- Source records:
···

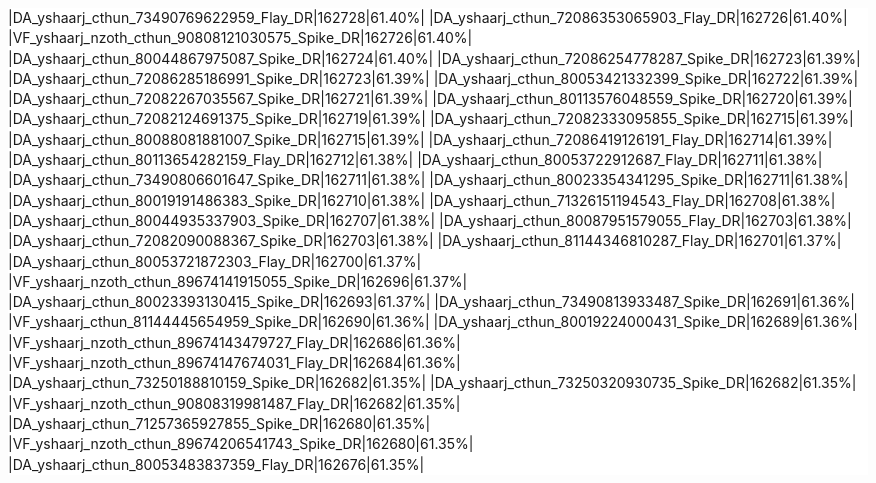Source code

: |DA_yshaarj_cthun_73490769622959_Flay_DR|162728|61.40%|
|DA_yshaarj_cthun_72086353065903_Flay_DR|162726|61.40%|
|VF_yshaarj_nzoth_cthun_90808121030575_Spike_DR|162726|61.40%|
|DA_yshaarj_cthun_80044867975087_Spike_DR|162724|61.40%|
|DA_yshaarj_cthun_72086254778287_Spike_DR|162723|61.39%|
|DA_yshaarj_cthun_72086285186991_Spike_DR|162723|61.39%|
|DA_yshaarj_cthun_80053421332399_Spike_DR|162722|61.39%|
|DA_yshaarj_cthun_72082267035567_Spike_DR|162721|61.39%|
|DA_yshaarj_cthun_80113576048559_Spike_DR|162720|61.39%|
|DA_yshaarj_cthun_72082124691375_Spike_DR|162719|61.39%|
|DA_yshaarj_cthun_72082333095855_Spike_DR|162715|61.39%|
|DA_yshaarj_cthun_80088081881007_Spike_DR|162715|61.39%|
|DA_yshaarj_cthun_72086419126191_Flay_DR|162714|61.39%|
|DA_yshaarj_cthun_80113654282159_Flay_DR|162712|61.38%|
|DA_yshaarj_cthun_80053722912687_Flay_DR|162711|61.38%|
|DA_yshaarj_cthun_73490806601647_Spike_DR|162711|61.38%|
|DA_yshaarj_cthun_80023354341295_Spike_DR|162711|61.38%|
|DA_yshaarj_cthun_80019191486383_Spike_DR|162710|61.38%|
|DA_yshaarj_cthun_71326151194543_Flay_DR|162708|61.38%|
|DA_yshaarj_cthun_80044935337903_Spike_DR|162707|61.38%|
|DA_yshaarj_cthun_80087951579055_Flay_DR|162703|61.38%|
|DA_yshaarj_cthun_72082090088367_Spike_DR|162703|61.38%|
|DA_yshaarj_cthun_81144346810287_Flay_DR|162701|61.37%|
|DA_yshaarj_cthun_80053721872303_Flay_DR|162700|61.37%|
|VF_yshaarj_nzoth_cthun_89674141915055_Spike_DR|162696|61.37%|
|DA_yshaarj_cthun_80023393130415_Spike_DR|162693|61.37%|
|DA_yshaarj_cthun_73490813933487_Spike_DR|162691|61.36%|
|VF_yshaarj_cthun_81144445654959_Spike_DR|162690|61.36%|
|DA_yshaarj_cthun_80019224000431_Spike_DR|162689|61.36%|
|VF_yshaarj_nzoth_cthun_89674143479727_Flay_DR|162686|61.36%|
|VF_yshaarj_nzoth_cthun_89674147674031_Flay_DR|162684|61.36%|
|DA_yshaarj_cthun_73250188810159_Spike_DR|162682|61.35%|
|DA_yshaarj_cthun_73250320930735_Spike_DR|162682|61.35%|
|VF_yshaarj_nzoth_cthun_90808319981487_Flay_DR|162682|61.35%|
|DA_yshaarj_cthun_71257365927855_Spike_DR|162680|61.35%|
|VF_yshaarj_nzoth_cthun_89674206541743_Spike_DR|162680|61.35%|
|DA_yshaarj_cthun_80053483837359_Flay_DR|162676|61.35%|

···

- Assignment: Can you reproduce every item above verbatim, leaving the pictures out of your answer?

- Result:
Source code

: |DA_yshaarj_cthun_73490769622959_Flay_DR|162728|61.40%|
|DA_yshaarj_cthun_72086353065903_Flay_DR|162726|61.40%|
|VF_yshaarj_nzoth_cthun_90808121030575_Spike_DR|162726|61.40%|
|DA_yshaarj_cthun_80044867975087_Spike_DR|162724|61.40%|
|DA_yshaarj_cthun_72086254778287_Spike_DR|162723|61.39%|
|DA_yshaarj_cthun_72086285186991_Spike_DR|162723|61.39%|
|DA_yshaarj_cthun_80053421332399_Spike_DR|162722|61.39%|
|DA_yshaarj_cthun_72082267035567_Spike_DR|162721|61.39%|
|DA_yshaarj_cthun_80113576048559_Spike_DR|162720|61.39%|
|DA_yshaarj_cthun_72082124691375_Spike_DR|162719|61.39%|
|DA_yshaarj_cthun_72082333095855_Spike_DR|162715|61.39%|
|DA_yshaarj_cthun_80088081881007_Spike_DR|162715|61.39%|
|DA_yshaarj_cthun_72086419126191_Flay_DR|162714|61.39%|
|DA_yshaarj_cthun_80113654282159_Flay_DR|162712|61.38%|
|DA_yshaarj_cthun_80053722912687_Flay_DR|162711|61.38%|
|DA_yshaarj_cthun_73490806601647_Spike_DR|162711|61.38%|
|DA_yshaarj_cthun_80023354341295_Spike_DR|162711|61.38%|
|DA_yshaarj_cthun_80019191486383_Spike_DR|162710|61.38%|
|DA_yshaarj_cthun_71326151194543_Flay_DR|162708|61.38%|
|DA_yshaarj_cthun_80044935337903_Spike_DR|162707|61.38%|
|DA_yshaarj_cthun_80087951579055_Flay_DR|162703|61.38%|
|DA_yshaarj_cthun_72082090088367_Spike_DR|162703|61.38%|
|DA_yshaarj_cthun_81144346810287_Flay_DR|162701|61.37%|
|DA_yshaarj_cthun_80053721872303_Flay_DR|162700|61.37%|
|VF_yshaarj_nzoth_cthun_89674141915055_Spike_DR|162696|61.37%|
|DA_yshaarj_cthun_80023393130415_Spike_DR|162693|61.37%|
|DA_yshaarj_cthun_73490813933487_Spike_DR|162691|61.36%|
|VF_yshaarj_cthun_81144445654959_Spike_DR|162690|61.36%|
|DA_yshaarj_cthun_80019224000431_Spike_DR|162689|61.36%|
|VF_yshaarj_nzoth_cthun_89674143479727_Flay_DR|162686|61.36%|
|VF_yshaarj_nzoth_cthun_89674147674031_Flay_DR|162684|61.36%|
|DA_yshaarj_cthun_73250188810159_Spike_DR|162682|61.35%|
|DA_yshaarj_cthun_73250320930735_Spike_DR|162682|61.35%|
|VF_yshaarj_nzoth_cthun_90808319981487_Flay_DR|162682|61.35%|
|DA_yshaarj_cthun_71257365927855_Spike_DR|162680|61.35%|
|VF_yshaarj_nzoth_cthun_89674206541743_Spike_DR|162680|61.35%|
|DA_yshaarj_cthun_80053483837359_Flay_DR|162676|61.35%|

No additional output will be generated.